Para Promotoria, além de por em risco a saúde da população o descumprimento reiterado da lei está provocando desequilíbrio na eleição. Por isso, foi pedida aplicação de multa de R$ 200 mil.

O Ministério Público Eleitoral (MPE) ajuizou mais uma ação por violação às normas sanitárias de combate à pandemia da covid-19 nas eleições municipais 2020. Desta vez, os alvos são as coligações “Desenvolvimento com Sentimento” e “Trabalho de Coração” e os candidatos a prefeito do município de São Bento, Jaci Severino de Souza (Galego de Souza) e Jarques Lucio da Silva II e suas respectivas candidatas a vice-prefeito da cidade. Pelo descumprimento reiterado da lei, de recomendações e de sentença judicial, o MPE requer a aplicação de multa individual de R$ 200 mil.

A ação com pedido de tutela inibitória antecipada (número 0600207-13.2020.6.15.0069) foi impetrada pelo promotor de Justiça da 69ª Zona Eleitoral, Osvaldo Lopes Barbosa, após tomar conhecimento sobre a organização de novas carreatas, comícios e passeatas e de um encontro no Loteamento Portal, com capacidade para 2 mil pessoas, previstas para acontecer nesta sexta-feira e no sábado (6 e 7/11), último final de semana antes da eleição.

(Extratos de dados)
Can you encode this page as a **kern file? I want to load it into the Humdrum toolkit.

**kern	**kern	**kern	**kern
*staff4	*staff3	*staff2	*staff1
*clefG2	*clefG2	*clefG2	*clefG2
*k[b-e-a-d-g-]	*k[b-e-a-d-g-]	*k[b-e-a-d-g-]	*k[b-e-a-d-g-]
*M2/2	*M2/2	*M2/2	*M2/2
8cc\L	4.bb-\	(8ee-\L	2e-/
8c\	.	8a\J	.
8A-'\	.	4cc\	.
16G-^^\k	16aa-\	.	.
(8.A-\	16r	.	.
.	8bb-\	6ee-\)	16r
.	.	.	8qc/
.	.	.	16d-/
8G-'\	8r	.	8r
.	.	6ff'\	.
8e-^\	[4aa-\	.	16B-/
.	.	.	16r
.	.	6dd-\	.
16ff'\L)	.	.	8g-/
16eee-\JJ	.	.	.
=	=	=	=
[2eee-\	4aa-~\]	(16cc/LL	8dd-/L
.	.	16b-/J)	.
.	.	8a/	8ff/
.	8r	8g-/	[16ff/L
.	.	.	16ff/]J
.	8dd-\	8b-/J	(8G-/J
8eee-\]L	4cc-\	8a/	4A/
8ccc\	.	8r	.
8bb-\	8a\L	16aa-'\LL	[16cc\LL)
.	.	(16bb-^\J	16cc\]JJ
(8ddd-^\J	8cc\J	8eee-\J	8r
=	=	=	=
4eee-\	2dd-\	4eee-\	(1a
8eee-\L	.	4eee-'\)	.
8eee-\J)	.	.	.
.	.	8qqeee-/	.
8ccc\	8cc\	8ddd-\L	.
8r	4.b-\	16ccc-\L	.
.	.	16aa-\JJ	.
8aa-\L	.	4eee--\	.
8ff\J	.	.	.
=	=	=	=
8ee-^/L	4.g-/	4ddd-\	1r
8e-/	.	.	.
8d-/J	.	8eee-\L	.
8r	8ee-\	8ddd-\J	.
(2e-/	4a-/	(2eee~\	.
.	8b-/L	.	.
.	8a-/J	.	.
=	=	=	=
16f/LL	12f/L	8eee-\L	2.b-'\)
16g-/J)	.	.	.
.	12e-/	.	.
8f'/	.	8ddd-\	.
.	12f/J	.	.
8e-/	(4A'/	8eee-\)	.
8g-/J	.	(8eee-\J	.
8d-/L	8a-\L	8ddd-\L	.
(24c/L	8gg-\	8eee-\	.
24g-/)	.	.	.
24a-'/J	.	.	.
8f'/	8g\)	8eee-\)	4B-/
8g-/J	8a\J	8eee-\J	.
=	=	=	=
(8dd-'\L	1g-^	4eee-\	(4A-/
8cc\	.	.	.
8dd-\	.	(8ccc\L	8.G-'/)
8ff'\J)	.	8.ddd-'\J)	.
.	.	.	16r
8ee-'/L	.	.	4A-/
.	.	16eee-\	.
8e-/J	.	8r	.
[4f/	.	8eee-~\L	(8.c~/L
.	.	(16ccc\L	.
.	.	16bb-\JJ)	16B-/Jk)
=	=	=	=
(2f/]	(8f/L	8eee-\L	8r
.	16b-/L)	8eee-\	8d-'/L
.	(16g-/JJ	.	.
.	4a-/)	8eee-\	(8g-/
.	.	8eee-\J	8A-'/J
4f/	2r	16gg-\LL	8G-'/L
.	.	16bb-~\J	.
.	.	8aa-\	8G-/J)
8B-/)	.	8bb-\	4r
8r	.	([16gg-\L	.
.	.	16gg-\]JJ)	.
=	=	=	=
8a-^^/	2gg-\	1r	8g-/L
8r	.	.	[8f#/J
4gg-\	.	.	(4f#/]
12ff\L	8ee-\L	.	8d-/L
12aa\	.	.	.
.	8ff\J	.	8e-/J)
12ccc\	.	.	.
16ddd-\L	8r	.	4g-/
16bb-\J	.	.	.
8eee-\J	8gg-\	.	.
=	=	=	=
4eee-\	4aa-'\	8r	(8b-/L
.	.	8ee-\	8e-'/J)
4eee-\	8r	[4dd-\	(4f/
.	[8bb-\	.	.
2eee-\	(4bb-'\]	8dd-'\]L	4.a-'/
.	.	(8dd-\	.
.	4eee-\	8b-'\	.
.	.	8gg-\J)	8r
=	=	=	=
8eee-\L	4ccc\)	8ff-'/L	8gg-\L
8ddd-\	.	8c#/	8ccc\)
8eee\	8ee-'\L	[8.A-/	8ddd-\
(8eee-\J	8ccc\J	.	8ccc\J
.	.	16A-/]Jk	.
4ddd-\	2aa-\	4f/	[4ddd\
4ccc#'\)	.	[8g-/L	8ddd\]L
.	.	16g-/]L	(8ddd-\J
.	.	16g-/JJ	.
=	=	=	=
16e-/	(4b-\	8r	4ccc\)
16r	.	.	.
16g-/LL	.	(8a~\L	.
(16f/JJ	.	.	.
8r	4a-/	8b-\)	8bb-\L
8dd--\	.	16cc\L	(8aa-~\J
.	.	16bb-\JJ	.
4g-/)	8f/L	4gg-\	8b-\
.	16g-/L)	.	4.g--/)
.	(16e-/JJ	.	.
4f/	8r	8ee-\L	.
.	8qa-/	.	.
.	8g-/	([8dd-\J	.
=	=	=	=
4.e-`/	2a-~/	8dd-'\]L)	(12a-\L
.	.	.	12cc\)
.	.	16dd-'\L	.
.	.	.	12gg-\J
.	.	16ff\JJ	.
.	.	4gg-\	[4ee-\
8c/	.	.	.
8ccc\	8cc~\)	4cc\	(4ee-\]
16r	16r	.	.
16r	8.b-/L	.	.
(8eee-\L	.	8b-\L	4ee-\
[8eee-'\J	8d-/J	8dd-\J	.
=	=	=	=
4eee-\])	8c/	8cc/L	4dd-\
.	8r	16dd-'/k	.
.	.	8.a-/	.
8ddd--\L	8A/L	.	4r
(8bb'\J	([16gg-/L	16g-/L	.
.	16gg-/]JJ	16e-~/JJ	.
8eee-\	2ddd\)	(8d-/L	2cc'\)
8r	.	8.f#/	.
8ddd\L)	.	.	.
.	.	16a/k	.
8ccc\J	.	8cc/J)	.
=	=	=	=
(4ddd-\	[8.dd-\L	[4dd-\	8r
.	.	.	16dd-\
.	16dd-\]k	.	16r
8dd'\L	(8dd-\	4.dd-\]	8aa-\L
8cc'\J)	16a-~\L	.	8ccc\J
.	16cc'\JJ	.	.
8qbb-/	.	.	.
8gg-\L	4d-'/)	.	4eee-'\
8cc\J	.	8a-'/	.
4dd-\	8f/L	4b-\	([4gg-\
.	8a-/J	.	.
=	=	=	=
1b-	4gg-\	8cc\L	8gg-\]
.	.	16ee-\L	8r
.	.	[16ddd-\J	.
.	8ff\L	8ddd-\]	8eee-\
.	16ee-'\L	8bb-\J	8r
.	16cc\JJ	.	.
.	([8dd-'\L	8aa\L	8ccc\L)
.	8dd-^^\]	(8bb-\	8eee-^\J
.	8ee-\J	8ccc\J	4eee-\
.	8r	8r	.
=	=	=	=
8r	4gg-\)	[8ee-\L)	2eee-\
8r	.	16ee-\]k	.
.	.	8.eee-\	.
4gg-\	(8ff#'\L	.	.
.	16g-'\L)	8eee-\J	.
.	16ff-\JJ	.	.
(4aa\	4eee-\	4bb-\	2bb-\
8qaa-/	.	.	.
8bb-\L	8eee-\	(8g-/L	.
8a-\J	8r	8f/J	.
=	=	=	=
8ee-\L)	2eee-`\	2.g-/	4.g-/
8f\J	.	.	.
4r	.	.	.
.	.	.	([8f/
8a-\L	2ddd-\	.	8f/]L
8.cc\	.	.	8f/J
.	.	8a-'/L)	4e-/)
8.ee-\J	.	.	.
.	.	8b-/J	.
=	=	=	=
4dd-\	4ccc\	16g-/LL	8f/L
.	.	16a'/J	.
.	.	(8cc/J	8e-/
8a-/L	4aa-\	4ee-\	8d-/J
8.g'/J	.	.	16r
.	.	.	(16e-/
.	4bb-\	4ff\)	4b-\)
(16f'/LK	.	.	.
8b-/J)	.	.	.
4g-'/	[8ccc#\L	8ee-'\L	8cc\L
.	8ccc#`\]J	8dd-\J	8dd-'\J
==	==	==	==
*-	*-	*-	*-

(Objetivo do exercício) Extraia da notícia, sem nenhuma alteração, a parte que vai de "Para Promotoria, além" até "multa de R$ 200 mil.", inclusive. Baseie-se somente na notícia.

(Resultado da tarefa)
Para Promotoria, além de por em risco a saúde da população o descumprimento reiterado da lei está provocando desequilíbrio na eleição. Por isso, foi pedida aplicação de multa de R$ 200 mil.